Deep Dark Chocolate Cake

I discovered this chocolate cake cake recipe with an interesting twist. The recipe uses beetroot as a sweetener which lowers the amount of sugar in it! I think the idea is great to use to practice reducing sugar use.

I have a list of things that I think are weird enough to be cool. (Like a platypus? How is it part duck, part frog, part beaver? That’s not the case of seals though…) Anyways, I think beetroot in cake was weird enough to be cool so I decided to try it out and see. Hope you all enjoy!

Dry Ingredients (Combine First!)
– 1½ cups self-rising flour (buy it! Or make it yourself!)
– 1/4 cup finely ground almonds
– 5 tbsps cocoa powder
– 1 tsp baking soda
– 1/4 tsp salt

Wet Ingredients (Combine Second, Then add Dry Ingredients)
– 3 large eggs
– 3/4 cup sugar
– ½ cup beets, peeled and finely grated
– ½ cup buttermilk (buy it! Or make it yourself with white vinegar)
– 2 tbsps strong black coffee

For the icing, you need:
– ½ cup dark chocolate, cut into pieces (melted on a double boiler)
– 2 tbsps strong black coffee
– 2 tbsps honey

self-rising flour (can be bought pre-mixed or for every cup of flour, add 1.5 tsps of baking powder and 0.5 tsps of salt)
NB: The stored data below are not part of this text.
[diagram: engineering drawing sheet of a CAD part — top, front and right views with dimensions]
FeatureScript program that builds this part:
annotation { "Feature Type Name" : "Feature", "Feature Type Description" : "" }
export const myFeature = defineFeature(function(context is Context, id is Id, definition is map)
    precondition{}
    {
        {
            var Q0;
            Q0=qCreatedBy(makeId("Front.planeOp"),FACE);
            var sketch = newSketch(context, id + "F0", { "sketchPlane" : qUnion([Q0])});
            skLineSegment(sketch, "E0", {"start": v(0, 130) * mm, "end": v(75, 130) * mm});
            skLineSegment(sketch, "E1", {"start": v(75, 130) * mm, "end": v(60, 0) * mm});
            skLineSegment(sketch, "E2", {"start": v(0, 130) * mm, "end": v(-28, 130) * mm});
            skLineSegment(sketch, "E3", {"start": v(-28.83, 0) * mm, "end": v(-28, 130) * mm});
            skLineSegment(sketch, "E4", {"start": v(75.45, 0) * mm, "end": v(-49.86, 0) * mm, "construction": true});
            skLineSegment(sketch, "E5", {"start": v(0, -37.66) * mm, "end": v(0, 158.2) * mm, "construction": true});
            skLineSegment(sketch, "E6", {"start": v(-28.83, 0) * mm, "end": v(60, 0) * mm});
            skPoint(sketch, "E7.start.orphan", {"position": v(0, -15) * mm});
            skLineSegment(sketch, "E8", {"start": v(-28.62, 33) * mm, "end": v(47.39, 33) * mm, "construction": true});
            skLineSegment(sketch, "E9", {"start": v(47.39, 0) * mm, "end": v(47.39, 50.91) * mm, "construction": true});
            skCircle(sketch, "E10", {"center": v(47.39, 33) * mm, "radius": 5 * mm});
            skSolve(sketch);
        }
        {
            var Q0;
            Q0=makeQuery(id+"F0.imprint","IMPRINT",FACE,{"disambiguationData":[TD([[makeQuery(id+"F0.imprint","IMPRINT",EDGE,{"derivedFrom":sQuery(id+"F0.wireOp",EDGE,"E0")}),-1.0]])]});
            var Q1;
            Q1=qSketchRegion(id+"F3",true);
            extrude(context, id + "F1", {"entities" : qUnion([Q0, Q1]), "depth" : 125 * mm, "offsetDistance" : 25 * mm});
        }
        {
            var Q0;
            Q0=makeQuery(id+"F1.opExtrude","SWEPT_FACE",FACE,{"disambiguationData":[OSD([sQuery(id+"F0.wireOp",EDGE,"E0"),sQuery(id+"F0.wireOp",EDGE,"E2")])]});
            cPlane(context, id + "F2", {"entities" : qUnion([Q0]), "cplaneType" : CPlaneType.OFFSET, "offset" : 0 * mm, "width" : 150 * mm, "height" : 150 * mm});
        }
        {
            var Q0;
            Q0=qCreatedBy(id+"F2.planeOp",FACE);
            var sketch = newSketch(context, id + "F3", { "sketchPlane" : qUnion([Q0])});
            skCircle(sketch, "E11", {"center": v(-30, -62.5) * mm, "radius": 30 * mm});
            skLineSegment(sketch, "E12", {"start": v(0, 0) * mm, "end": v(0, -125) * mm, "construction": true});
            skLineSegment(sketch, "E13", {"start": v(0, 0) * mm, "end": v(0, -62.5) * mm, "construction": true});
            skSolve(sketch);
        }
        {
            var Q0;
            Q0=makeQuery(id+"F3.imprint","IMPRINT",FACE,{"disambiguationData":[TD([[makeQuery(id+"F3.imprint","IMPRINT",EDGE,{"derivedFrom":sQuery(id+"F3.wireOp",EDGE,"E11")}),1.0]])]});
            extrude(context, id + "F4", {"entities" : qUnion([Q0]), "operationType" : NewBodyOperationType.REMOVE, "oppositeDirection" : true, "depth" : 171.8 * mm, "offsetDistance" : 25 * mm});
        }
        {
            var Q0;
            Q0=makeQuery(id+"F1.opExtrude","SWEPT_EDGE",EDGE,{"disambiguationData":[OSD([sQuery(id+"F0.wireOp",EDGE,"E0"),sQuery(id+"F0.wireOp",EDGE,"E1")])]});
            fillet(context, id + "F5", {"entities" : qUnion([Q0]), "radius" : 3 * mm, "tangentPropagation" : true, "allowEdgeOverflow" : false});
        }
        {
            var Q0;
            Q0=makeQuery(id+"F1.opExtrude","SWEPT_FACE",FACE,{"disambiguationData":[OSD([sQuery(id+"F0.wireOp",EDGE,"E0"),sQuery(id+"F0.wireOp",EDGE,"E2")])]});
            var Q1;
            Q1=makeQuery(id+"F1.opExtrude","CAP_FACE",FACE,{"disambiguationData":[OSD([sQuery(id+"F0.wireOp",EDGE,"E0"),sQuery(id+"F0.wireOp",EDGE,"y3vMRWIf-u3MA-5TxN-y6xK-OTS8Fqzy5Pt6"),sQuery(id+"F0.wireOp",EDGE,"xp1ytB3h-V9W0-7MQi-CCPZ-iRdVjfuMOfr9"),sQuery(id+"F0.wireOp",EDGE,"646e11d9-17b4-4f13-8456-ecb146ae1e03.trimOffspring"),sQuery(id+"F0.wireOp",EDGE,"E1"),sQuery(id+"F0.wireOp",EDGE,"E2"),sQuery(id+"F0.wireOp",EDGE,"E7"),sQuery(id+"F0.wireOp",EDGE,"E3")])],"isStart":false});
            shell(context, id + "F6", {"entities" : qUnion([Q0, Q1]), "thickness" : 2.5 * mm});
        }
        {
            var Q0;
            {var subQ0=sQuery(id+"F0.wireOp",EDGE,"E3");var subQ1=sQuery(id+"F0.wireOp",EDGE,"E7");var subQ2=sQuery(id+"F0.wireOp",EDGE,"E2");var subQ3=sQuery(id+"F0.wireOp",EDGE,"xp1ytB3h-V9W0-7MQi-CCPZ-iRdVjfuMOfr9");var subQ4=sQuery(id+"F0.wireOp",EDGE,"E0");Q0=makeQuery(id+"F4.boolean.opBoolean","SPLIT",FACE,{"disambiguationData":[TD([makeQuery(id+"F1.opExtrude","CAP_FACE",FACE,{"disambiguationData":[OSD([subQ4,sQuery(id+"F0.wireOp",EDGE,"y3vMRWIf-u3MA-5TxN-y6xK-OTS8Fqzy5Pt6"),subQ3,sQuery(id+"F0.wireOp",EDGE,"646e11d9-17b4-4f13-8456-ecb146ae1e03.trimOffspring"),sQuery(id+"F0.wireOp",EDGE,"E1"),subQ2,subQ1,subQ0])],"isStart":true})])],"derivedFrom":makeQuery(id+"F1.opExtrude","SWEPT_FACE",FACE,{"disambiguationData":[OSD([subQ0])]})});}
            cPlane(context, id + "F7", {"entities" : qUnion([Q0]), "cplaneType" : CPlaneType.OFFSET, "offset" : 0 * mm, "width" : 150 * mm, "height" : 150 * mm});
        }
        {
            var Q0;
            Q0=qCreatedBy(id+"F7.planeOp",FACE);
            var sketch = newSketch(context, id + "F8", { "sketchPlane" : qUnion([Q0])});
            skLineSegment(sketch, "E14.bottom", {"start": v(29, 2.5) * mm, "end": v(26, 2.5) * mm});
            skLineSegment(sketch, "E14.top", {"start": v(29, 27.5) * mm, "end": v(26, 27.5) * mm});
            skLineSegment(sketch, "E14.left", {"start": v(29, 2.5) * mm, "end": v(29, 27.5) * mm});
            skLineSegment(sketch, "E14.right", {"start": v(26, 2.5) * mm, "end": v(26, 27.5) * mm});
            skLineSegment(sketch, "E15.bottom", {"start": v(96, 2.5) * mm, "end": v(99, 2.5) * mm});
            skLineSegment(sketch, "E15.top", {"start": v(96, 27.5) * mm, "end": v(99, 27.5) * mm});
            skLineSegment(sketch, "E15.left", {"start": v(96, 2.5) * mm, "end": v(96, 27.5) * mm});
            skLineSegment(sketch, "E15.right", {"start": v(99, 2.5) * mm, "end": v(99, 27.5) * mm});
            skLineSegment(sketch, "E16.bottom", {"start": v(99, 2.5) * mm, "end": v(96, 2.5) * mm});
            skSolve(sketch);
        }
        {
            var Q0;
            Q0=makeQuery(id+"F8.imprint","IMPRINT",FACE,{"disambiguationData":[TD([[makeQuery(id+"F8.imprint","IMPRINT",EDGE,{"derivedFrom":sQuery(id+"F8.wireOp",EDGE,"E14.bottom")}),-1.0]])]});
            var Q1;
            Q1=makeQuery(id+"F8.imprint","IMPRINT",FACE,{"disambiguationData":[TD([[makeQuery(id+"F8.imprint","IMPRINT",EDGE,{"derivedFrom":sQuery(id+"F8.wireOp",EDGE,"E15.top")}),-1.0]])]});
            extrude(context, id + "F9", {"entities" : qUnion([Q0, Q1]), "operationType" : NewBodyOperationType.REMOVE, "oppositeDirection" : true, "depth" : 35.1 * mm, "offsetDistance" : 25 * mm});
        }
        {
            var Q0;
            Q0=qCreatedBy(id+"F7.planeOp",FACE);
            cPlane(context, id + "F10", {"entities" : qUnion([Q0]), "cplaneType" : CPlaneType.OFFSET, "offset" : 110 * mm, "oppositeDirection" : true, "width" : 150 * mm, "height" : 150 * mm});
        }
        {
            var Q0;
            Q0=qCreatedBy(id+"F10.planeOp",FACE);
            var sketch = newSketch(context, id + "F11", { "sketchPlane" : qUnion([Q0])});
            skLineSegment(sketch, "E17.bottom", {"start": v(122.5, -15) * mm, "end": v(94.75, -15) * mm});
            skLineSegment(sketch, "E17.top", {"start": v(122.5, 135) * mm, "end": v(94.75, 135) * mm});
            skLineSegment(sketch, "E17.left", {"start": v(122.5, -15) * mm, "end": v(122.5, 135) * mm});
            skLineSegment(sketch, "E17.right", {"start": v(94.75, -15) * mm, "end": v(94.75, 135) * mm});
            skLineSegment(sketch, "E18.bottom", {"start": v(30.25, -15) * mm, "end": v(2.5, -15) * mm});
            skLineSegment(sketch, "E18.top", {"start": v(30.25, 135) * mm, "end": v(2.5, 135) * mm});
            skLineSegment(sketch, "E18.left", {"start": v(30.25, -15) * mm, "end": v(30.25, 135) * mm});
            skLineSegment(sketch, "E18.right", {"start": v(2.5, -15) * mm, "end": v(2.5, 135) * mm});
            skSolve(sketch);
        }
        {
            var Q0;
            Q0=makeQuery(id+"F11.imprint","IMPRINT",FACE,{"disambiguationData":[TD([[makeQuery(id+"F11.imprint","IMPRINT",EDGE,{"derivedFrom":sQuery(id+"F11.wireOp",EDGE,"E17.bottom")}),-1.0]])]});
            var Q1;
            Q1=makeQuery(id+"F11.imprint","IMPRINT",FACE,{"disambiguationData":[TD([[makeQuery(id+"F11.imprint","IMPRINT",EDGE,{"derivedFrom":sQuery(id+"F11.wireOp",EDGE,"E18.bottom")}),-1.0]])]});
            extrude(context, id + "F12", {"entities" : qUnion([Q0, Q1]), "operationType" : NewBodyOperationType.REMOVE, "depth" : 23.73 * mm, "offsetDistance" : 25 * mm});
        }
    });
Notice the whole wheat flour? 😉

Make the icing in a double boiler, chocolate is really sensitive to burning.

Happy Birthday to me!

Some tips: Use an 8′ springform pan if you have one. If you don’t like really really dark chocolate, use milk chocolate in your icing! Or maybe instead of 3/4 cup sugar for the cake, use 1 1/4 cup. This cake rises a lot so it serves up to maybe 15 people or more, so it’s a lot!! And if whole wheat is too much for you, split it half whole wheat and half white flour!

Another idea: make a raspberry couli to go with the cake, all you need is fresh/frozen rapsberries, syrup/honey and a blender.

Hope the summer heat is bearable for you all and, for those of you who went out to see F1, hope you all liked it! 🙂 I love Montreal!!!!